Still, her experience led her down the military path once again in a class she took last semester. Brofer completed a nine-minute video titled “Girls With Guns,” which chronicles the experiences of post-9/11 veteran Mary Hegar, whose helicopter was shot down in Afghanistan in 2009.
She survived and returned fire, but Hegar came home to fight again, this time the military’s ban on women in combat. She sued the U.S. Department of Defense and the Combat Exclusion Policy was eventually lifted in January 2013.
Brofer said her experiences overseas helped her share Hegar’s narrative.
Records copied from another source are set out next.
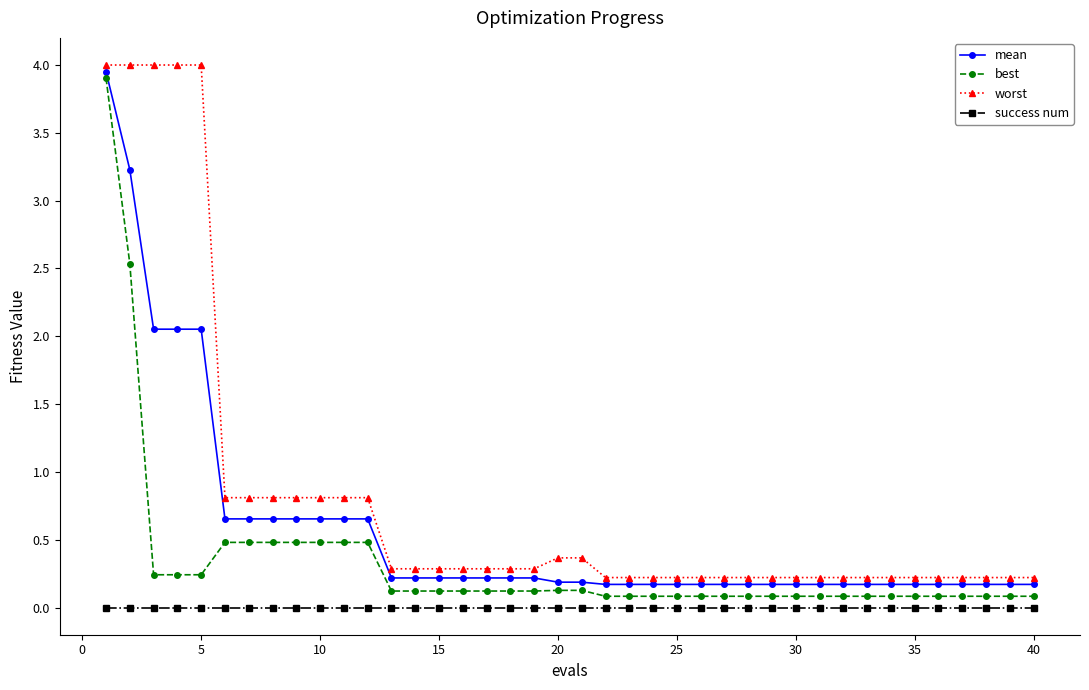

How many distinct data groups are displayed?

4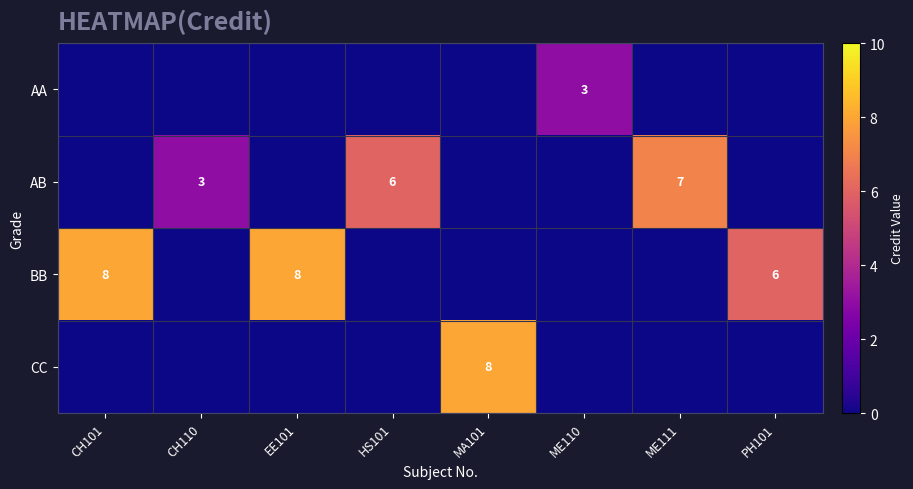

What is the spread (max minus min) of values at MA101?

8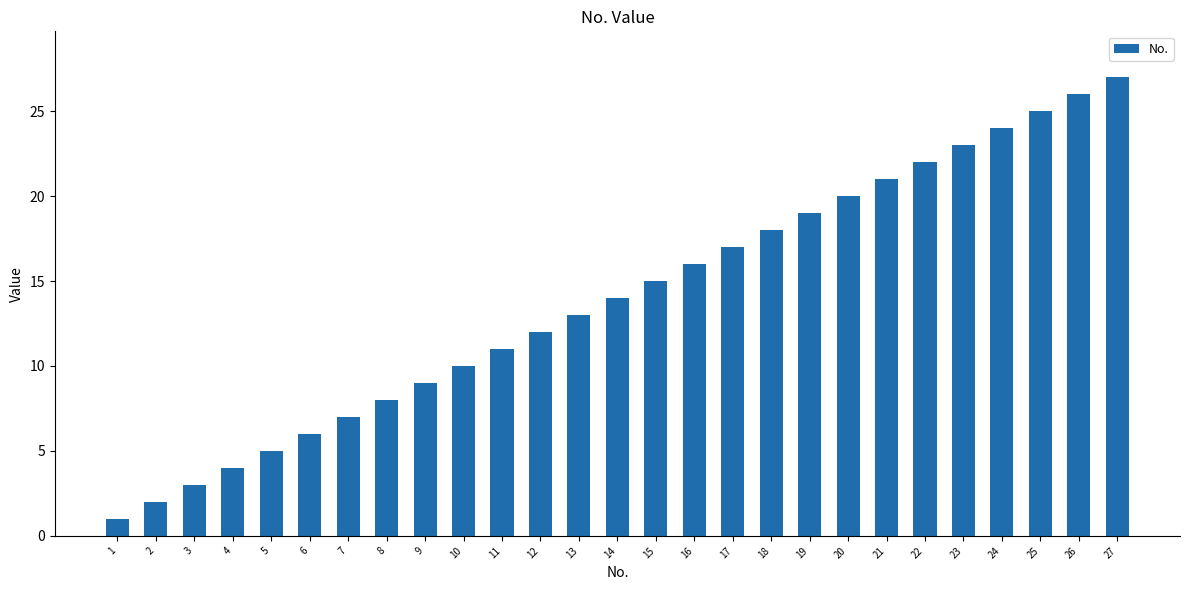

Which category has the highest value across all series?

27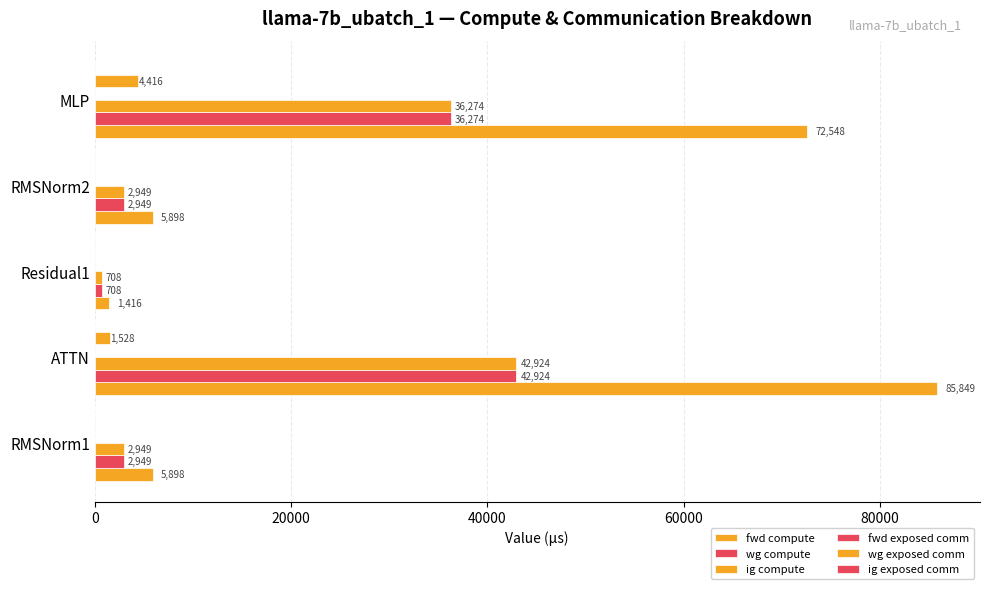

What is the value of the fwd exposed comm bar at the 2nd from the left?

0.1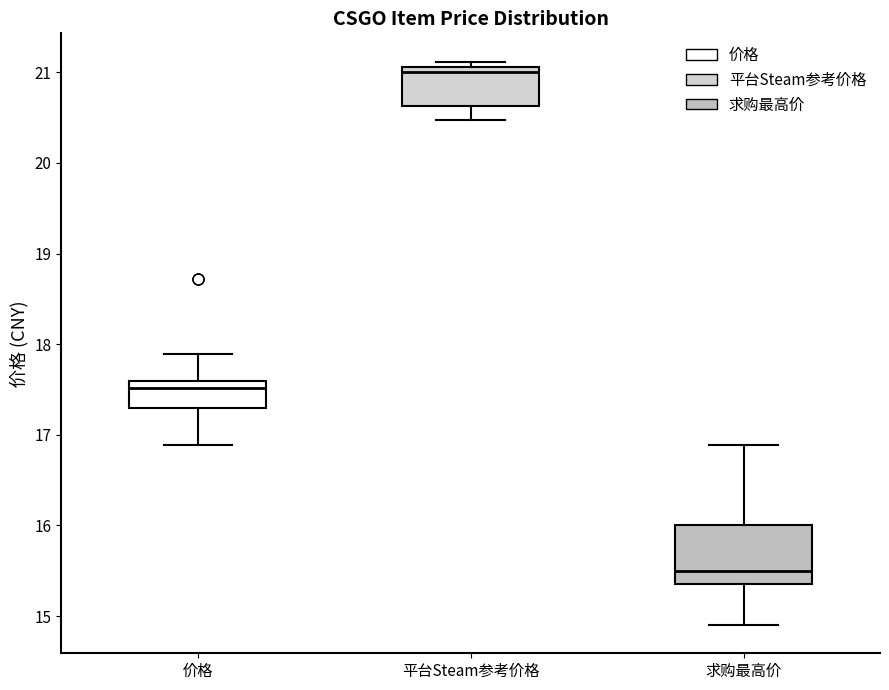

Where does the lower whisker of the box for 价格 end on the y-axis? The values are not printed on the chart, so give them approximately, as read against the axis.

16.9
“I learned how to tell a story in very adverse conditions,” she said. “I don’t take for granted what the reporters do here in America. If it wasn’t for the skill, I wouldn’t be where I am today.”
The video also highlights teenage girls in a high school Junior ROTC program. Brofer said that it is important to advocate gender equality.
Brofer wants to be a producer or director; she already has a resume start. When Christina Aguilera sang the National Anthem before the 2011 Super Bowl, the NFL Network showed a montage. Her three-second shot of a group of Marines standing in a tent made the worldwide broadcast.
Brofer, who was posted in Afghanistan at the time, had spent the night before the Super Bowl, editing film for the spot. She said that “luckily” she was behind the camera.